• What is expected:
Whenever a line in the data holds the string "para", pull that line out.
Start of Available data
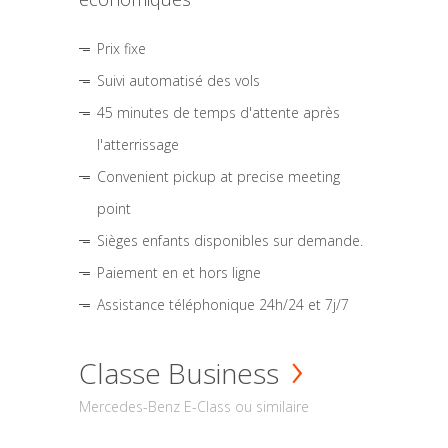
Prix fixe
Suivi automatisé des vols
45 minutes de temps d'attente après
l'atterrissage
Convenient pickup at precise meeting
point
Sièges enfants disponibles sur demande.
Paiement en et hors ligne
Assistance téléphonique 24h/24 et 7j/7
Classe Business
Mercedes-Benz E-Class ou similaire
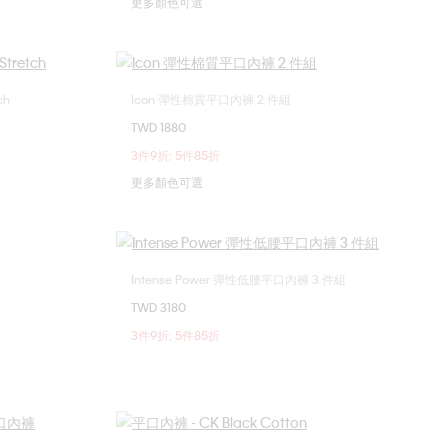
更多顏色可選
ch
Icon 彈性棉質平口內褲 2 件組
選擇您的尺碼
TWD 1880
XL
S
M
3件9折; 5件85折
更多顏色可選
Intense Power 彈性低腰平口內褲 3 件組
選擇您的尺碼
TWD 3180
XL
S
M
L
XL
3件9折; 5件85折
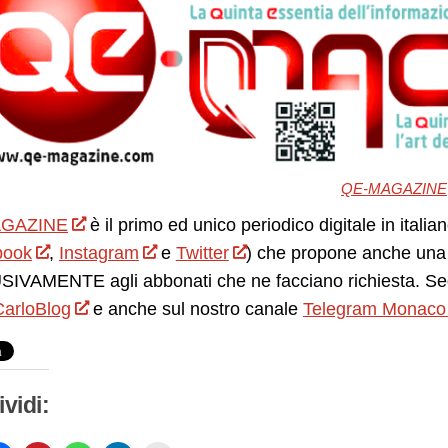
QE-MAGAZINE
GAZINE
è il primo ed unico periodico digitale in itali
book
,
Instagram
e
Twitter
) che propone anche una 
IVAMENTE agli abbonati che ne facciano richiesta. Seg
arloBlog
e anche sul nostro canale
Telegram Monaco
vidi:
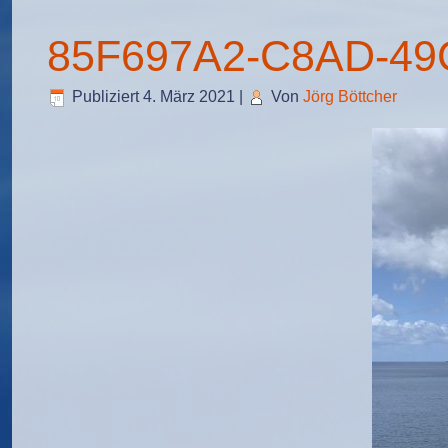
85F697A2-C8AD-49
Publiziert
4. März 2021
|
Von
Jörg Böttcher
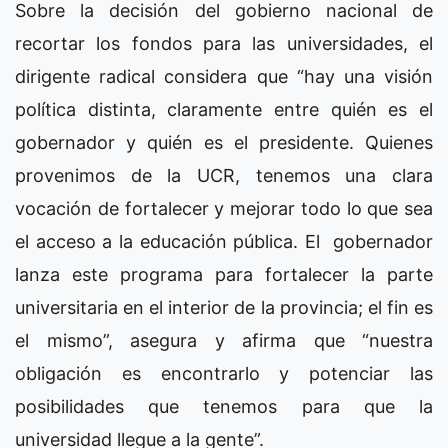
Sobre la decisión del gobierno nacional de
recortar los fondos para las universidades, el
dirigente radical considera que “hay una visión
política distinta, claramente entre quién es el
gobernador y quién es el presidente. Quienes
provenimos de la UCR, tenemos una clara
vocación de fortalecer y mejorar todo lo que sea
el acceso a la educación pública. El gobernador
lanza este programa para fortalecer la parte
universitaria en el interior de la provincia; el fin es
el mismo”, asegura y afirma que “nuestra
obligación es encontrarlo y potenciar las
posibilidades que tenemos para que la
universidad llegue a la gente”.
End of Available data
• Answer to this problem:
recortar los fondos para las universidades, el
lanza este programa para fortalecer la parte
posibilidades que tenemos para que la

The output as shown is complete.